At MatchMove, Mr Lee would eventually move on to becoming a product manager and by the time he left in 2014 to join another start-up as a senior engineer, his pay had more than doubled.
Keen to give it a shot at becoming his own boss, he quit a year later and invested S$35,000 into his first venture. Riding on the wave of flash deals and discount sites, the start-up called 40Tasks had an app that alerted users to deals nearby.
But he soon felt that he “was in the wrong space”.
“I felt there was very little value add in what we were doing so I tried skewing the business to offer help in building websites or marketing. But in reality, merchants only cared about profit margin,” he said. “I was jaded.”

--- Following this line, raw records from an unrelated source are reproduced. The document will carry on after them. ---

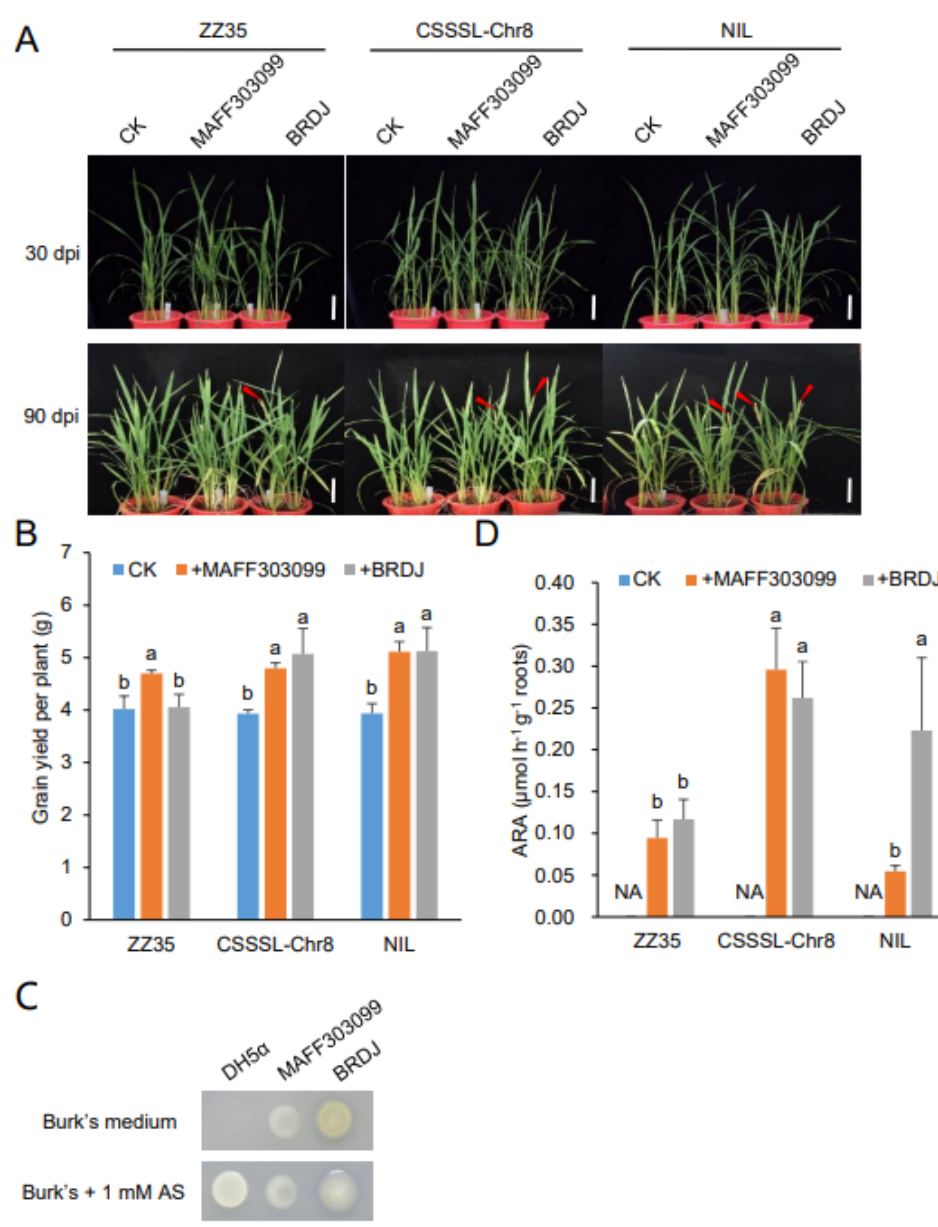
Figure 1. Plant growth promoting activity of BRDJ. ( A ) Representative images of greenhouse experiment. Inflorescence marked by red arrowhead. NIL, near-isogenic line; CSSSL-Chr8, chromosome eight single-segment substitution line. Scale bars, 10 cm. ( B ) Grain yield of harvested rice grown in greenhouse conditions. For each cultivar, nine plants were measured. Values are presented as means ± SD. Different letters indicate significant differences among treatments (Fisher’s Least Significant Difference test, p < 0.05). ( C ) Comparative growth of Escherichia coli DH5 α , Mesorhizobium loti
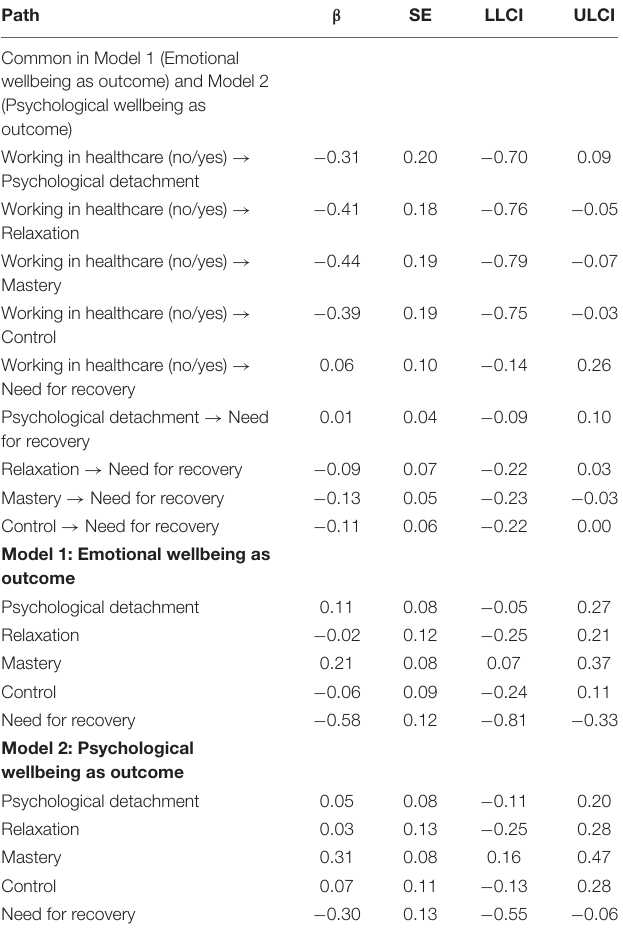
TABLE 2 | Results of the main effect analysis ( N = 217).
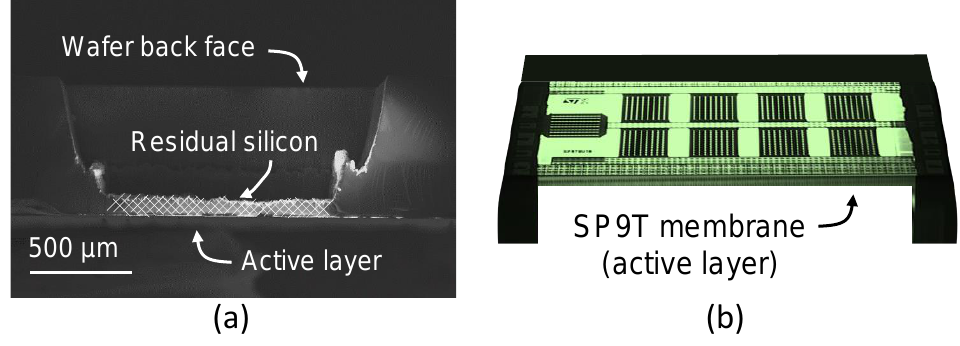
Figure 9. ( a ) SEM cross-sectional image of cavity fabricated using laser processing. The hatched zone corresponds to residual silicon left after laser processing and before XeF 2 selective etching; ( b ) 3D rendered backlight illuminated optical microscope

After leaving his first start-up, Upcode Academy came about last September when Mr Lee spotted a gap in the market.
“More people are thinking of becoming start-up founders but they do not have the relevant tech skills. I also realised that fresh graduates here, sadly, have skills that do not match industry needs.”
With his experience in mind, Mr Lee said he wanted to provide beginners with a place to pick up tech relevant skills in a structured manner.
Since starting slightly more than a year ago, the school, based at Ayer Rajah Crescent, offers courses in data science, artificial intelligence and different programming languages like Python.
Its instructors are professionals who continue to hold day jobs in tech firms and start-ups here.
Mr Lee also takes on the role of a trainer. Outside of Upcode Academy, he teaches entrepreneurship at Singapore Polytechnic.
While going through the stories of successful entrepreneurs during his classes, he said he has also tried looking back at his own journey. The key takeaway, he reckoned, was the realisation that the paper chase was not the only way to obtain an education or career success.
“I didn’t go on to get a degree but I found my passion,” he said. “If you are very clear of your passion, you can focus on the learning and not the certificate. Learning has nothing to do with certificates.”
While there is nothing wrong with using qualifications as a benchmark for one’s ability, he thinks there remains an “unhealthy” focus on academic certificates here in Singapore.
“One thing why I love start-ups so much is because the pathway to success is very open,” he said. “It is brutally honest and rewards when you work hard and deliver. Having qualifications doesn’t matter.”
In fact, he has hired an employee who, like him, decided to put aside plans for a degree.
Not that Mr Lee didn’t give university education another shot.
A few years back, he enrolled in a part-time undergraduate program but decided to quit after one semester when he realised that the curriculum lagged behind industry practices.
After learning of his story, some people have come up to him for advice, but Mr Lee said he does not think of himself as an inspiration or role model.
“Don’t copy anyone’s path is what I always say. Don’t look at me and think it’s cool. It’s not,” he said.
“At the end of the day, its knowing what you want that's most important."